## OBJECTIVE:
Rewrite the lines of every item below as a JSON list of strings, one string per line, leaving out blank lines. Leave the pictures out of your answer.

:: EXERCISE DATA

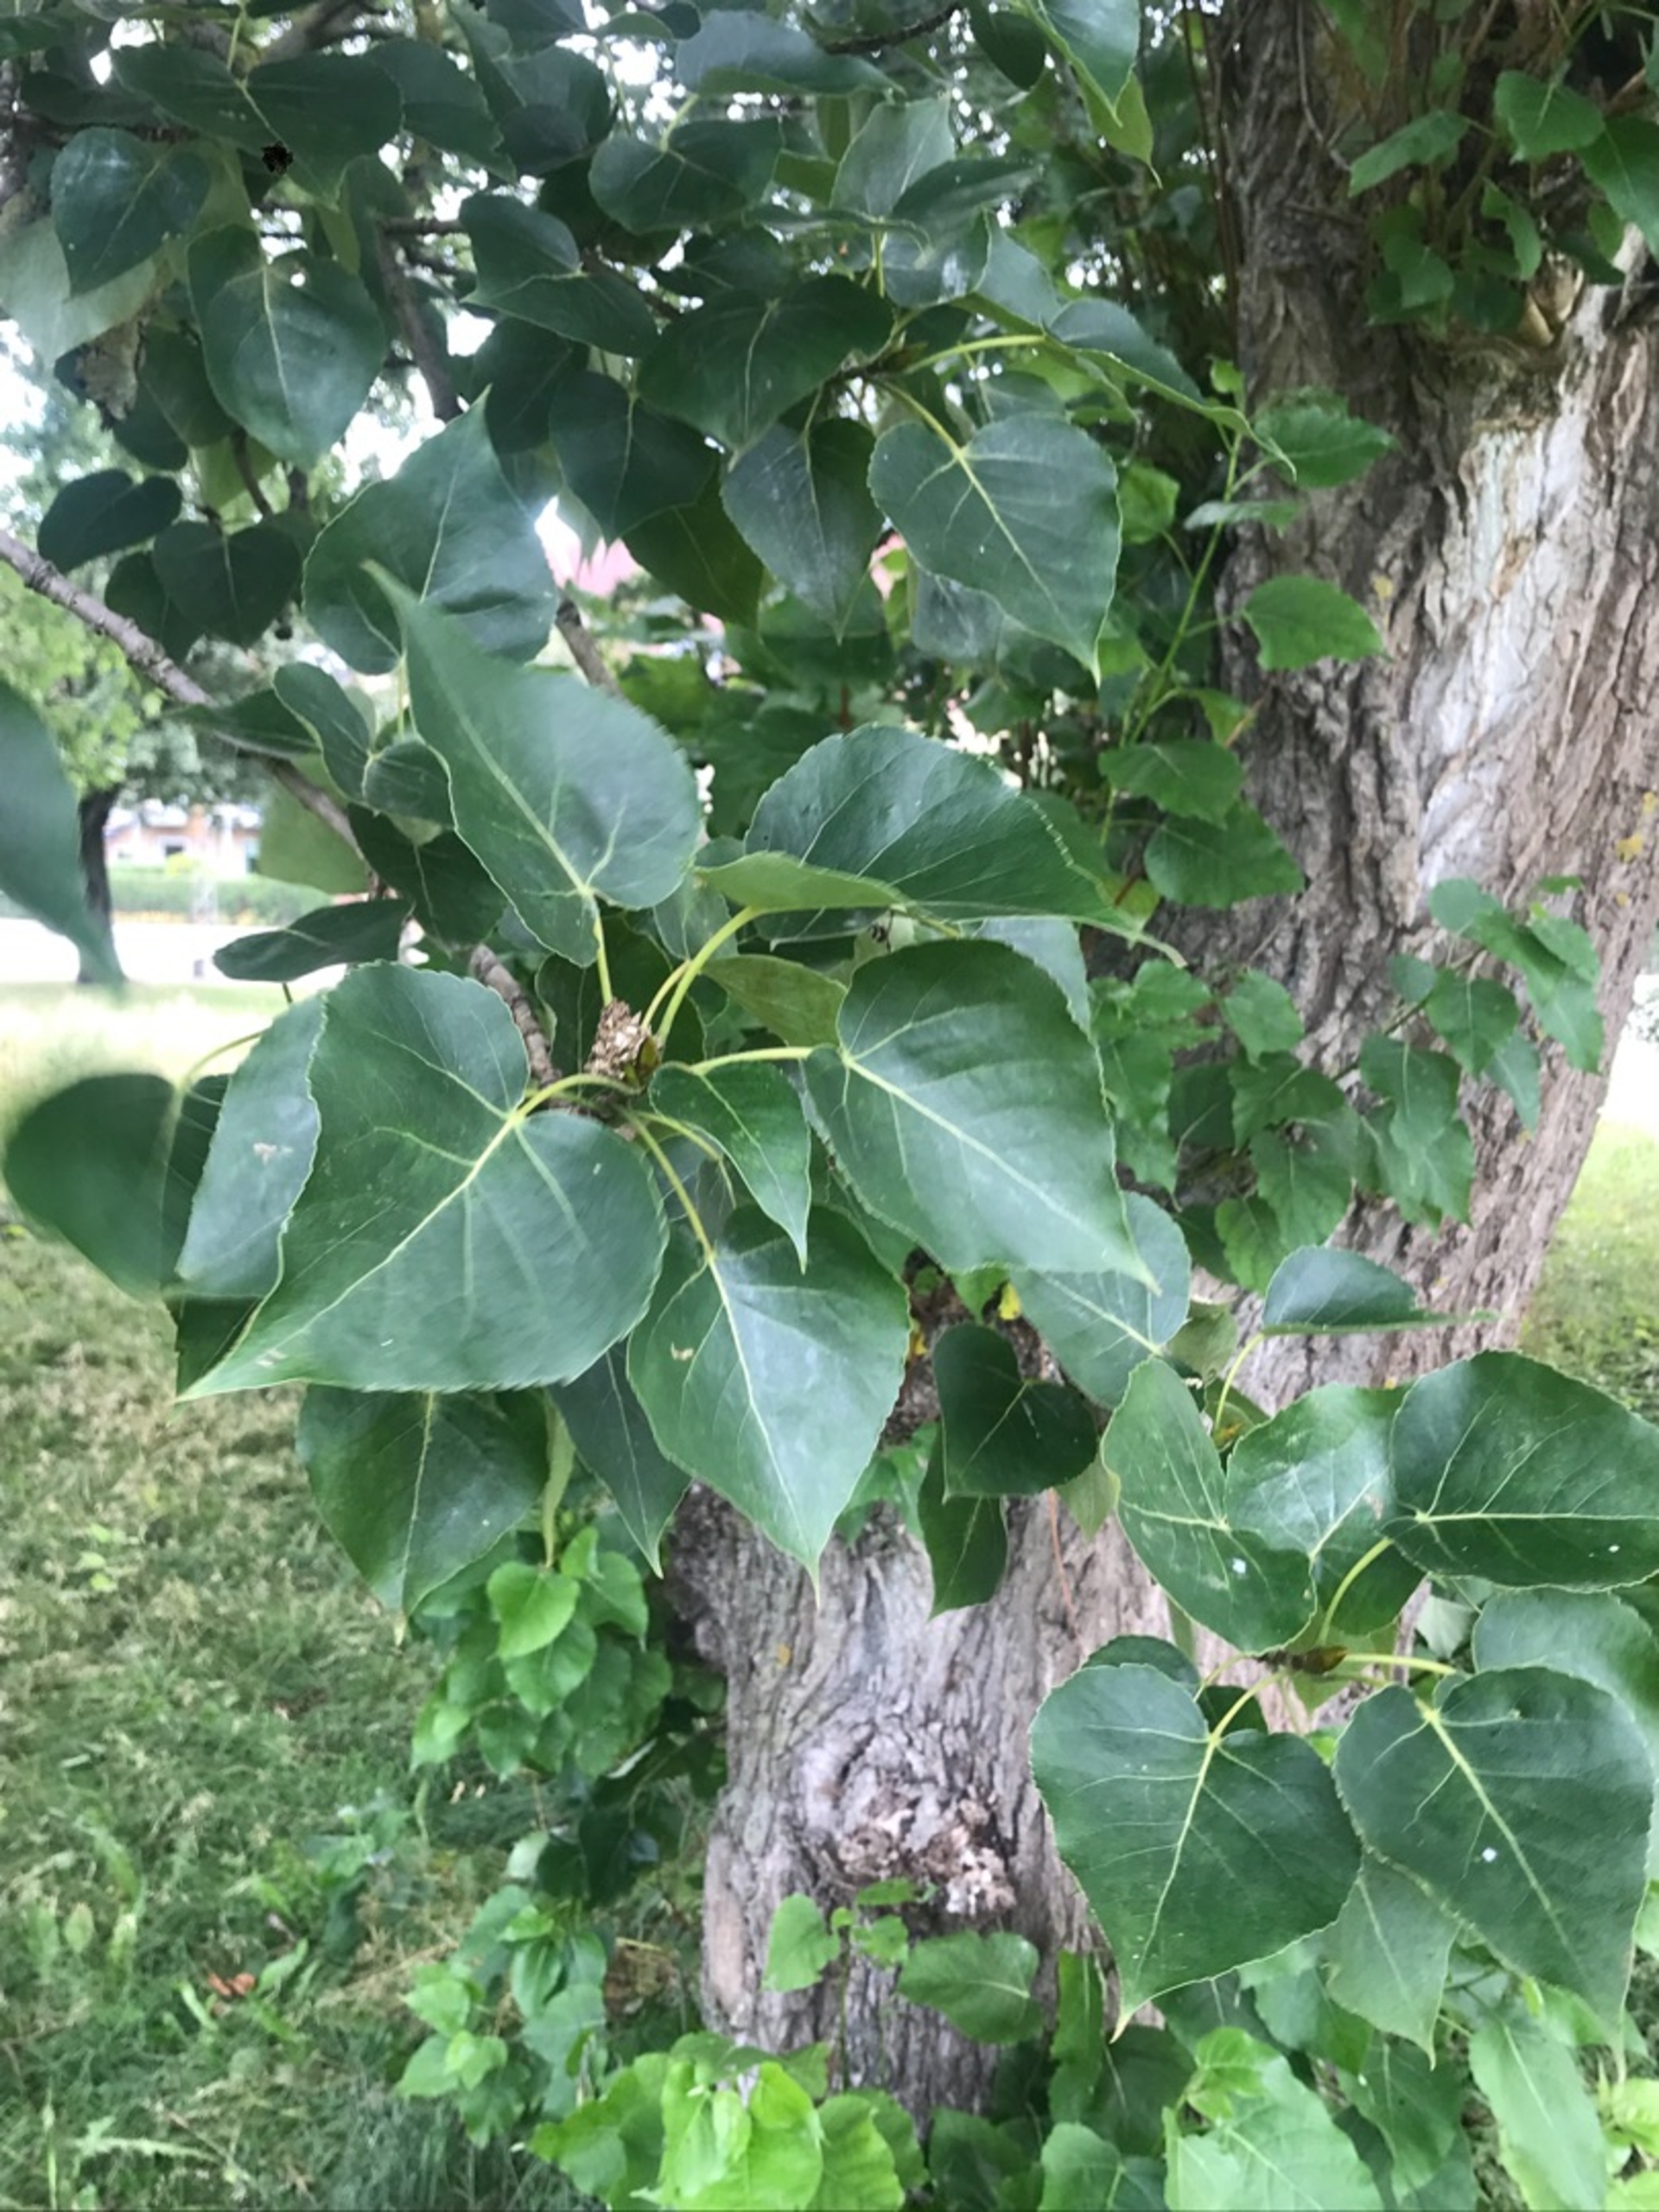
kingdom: Plantae
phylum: Tracheophyta
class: Magnoliopsida
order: Malpighiales
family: Salicaceae
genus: Populus
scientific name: Populus jackii
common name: Ontarisk poppel
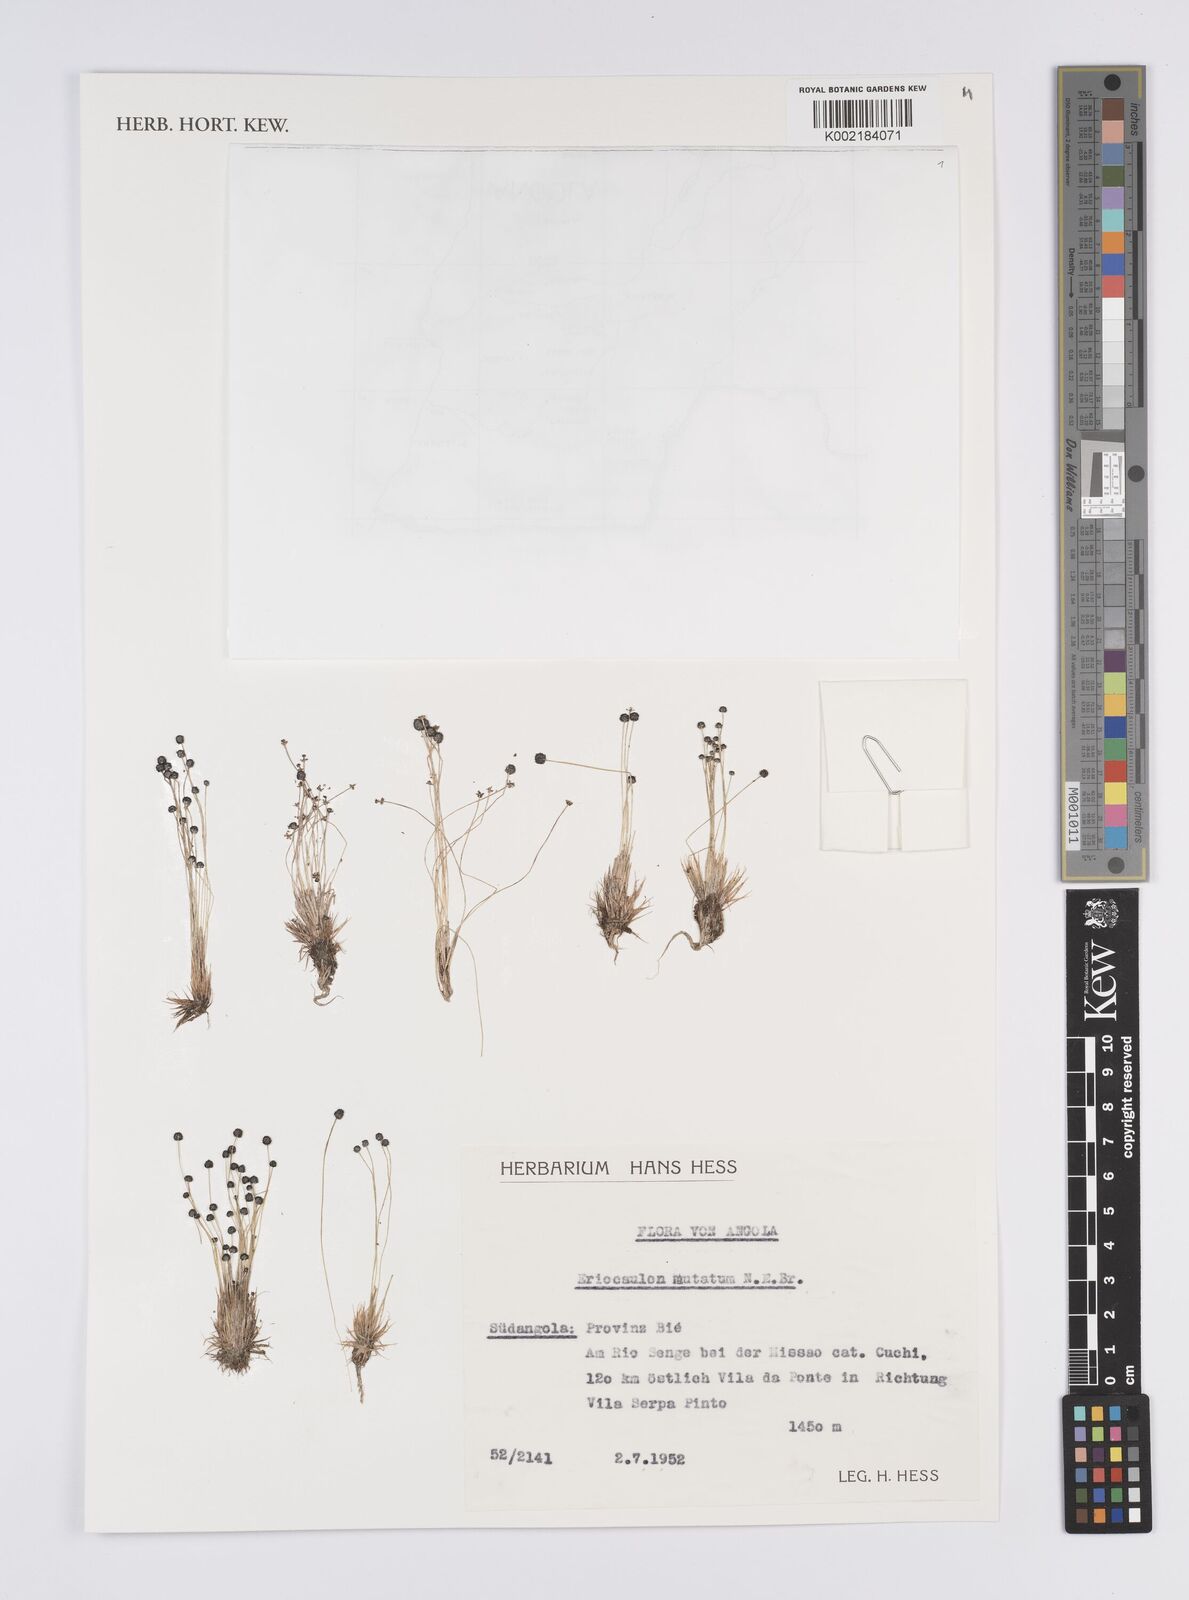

::::

## FINAL RESULT:
[
  "kingdom: Plantae",
  "phylum: Tracheophyta",
  "class: Magnoliopsida",
  "order: Malpighiales",
  "family: Salicaceae",
  "genus: Populus",
  "scientific name: Populus jackii",
  "common name: Ontarisk poppel"
]